> **Exercise set**:
(a) Copy the passage on U.S. policy toward Burma from "We need to use" to "of the administration.".
(b) According to the passage on U.S. policy toward Burma, for whom are "The sanctions we have" leverage? List every one.

> **Extracted text**:
━━━━━━━━━━

I agree that the U.S. should respond to the positive
developments in Burma with positive measures. However, such responses by the
U.S. should be carefully calibrated. Having over 40 seats in the Parliament
through the by-election is just a start for Daw Aung San Suu Kyi. Two days
before the by-elections, when a journalist asked her how she would rate the
current state of changes towards democracy in Burma on a scale of one to ten,
she said we are “on the way to 1.” She knows clearly that there is still a long
way to go.
I am sure she will aim to win the majority of seats in the
general election in 2015. The sanctions we have are leverage for her, Burma’s
democracy movement, and ethnic nationalities, a kind of the money in the bank.
We need to use it carefully, so it will last until we achieve major results.
However, the Obama administration is now in the process of implementation of
easing of major financial sanctions. That’s why I would like to make the
following recommendations and request Congress to balance the fast track action
of the administration.
(1)

━━━━━━━━━━

> **Information supplied**:

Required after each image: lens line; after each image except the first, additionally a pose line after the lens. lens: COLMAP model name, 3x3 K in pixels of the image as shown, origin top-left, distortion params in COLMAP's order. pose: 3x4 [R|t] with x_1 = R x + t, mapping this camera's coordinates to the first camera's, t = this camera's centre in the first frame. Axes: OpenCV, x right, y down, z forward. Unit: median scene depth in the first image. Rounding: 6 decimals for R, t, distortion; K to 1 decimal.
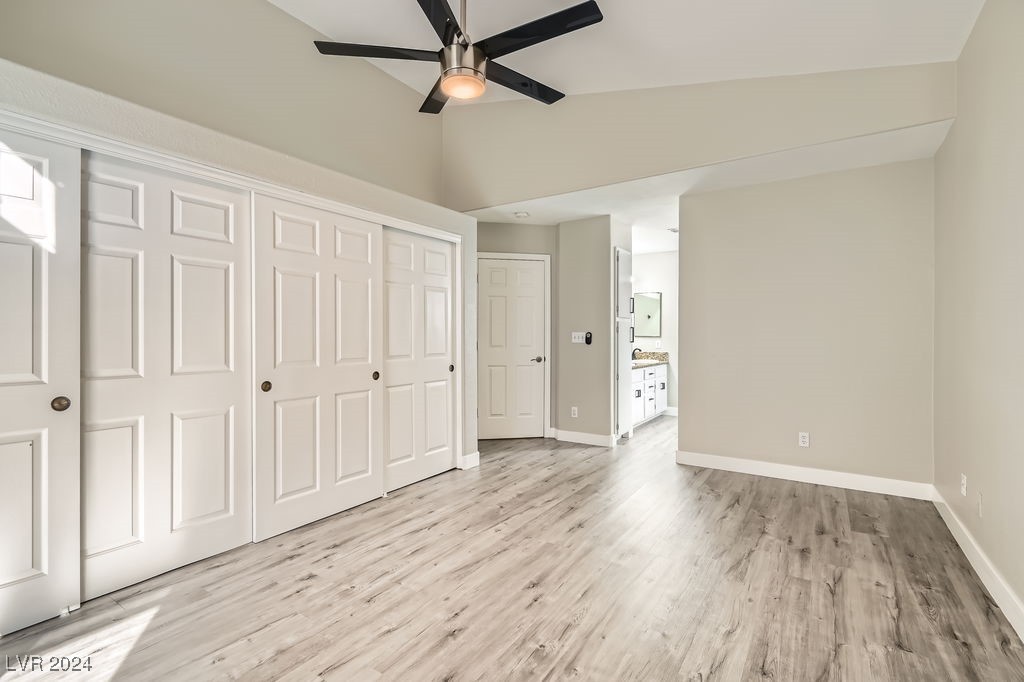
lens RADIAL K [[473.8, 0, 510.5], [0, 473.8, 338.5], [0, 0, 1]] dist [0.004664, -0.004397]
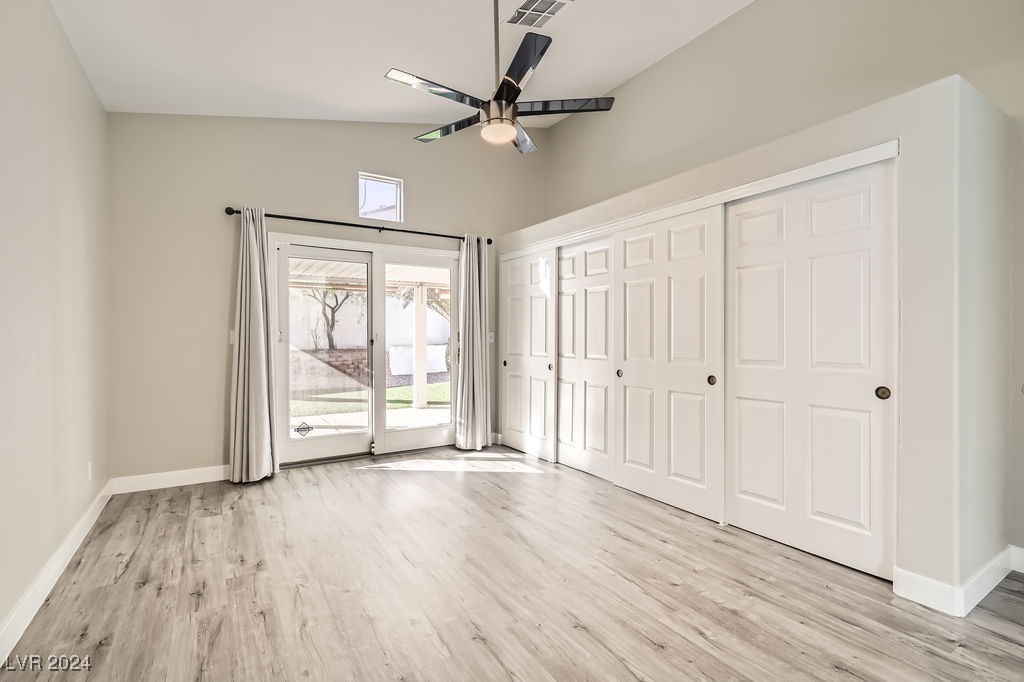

━━━━━━━━━━

> **Solutions for each task**:
(a)
We need to use it carefully, so it will last until we achieve major results.
However, the Obama administration is now in the process of implementation of
easing of major financial sanctions. That’s why I would like to make the
following recommendations and request Congress to balance the fast track action
of the administration.

(b)
- Daw Aung San Suu Kyi
- Burma's democracy movement
- Ethnic nationalities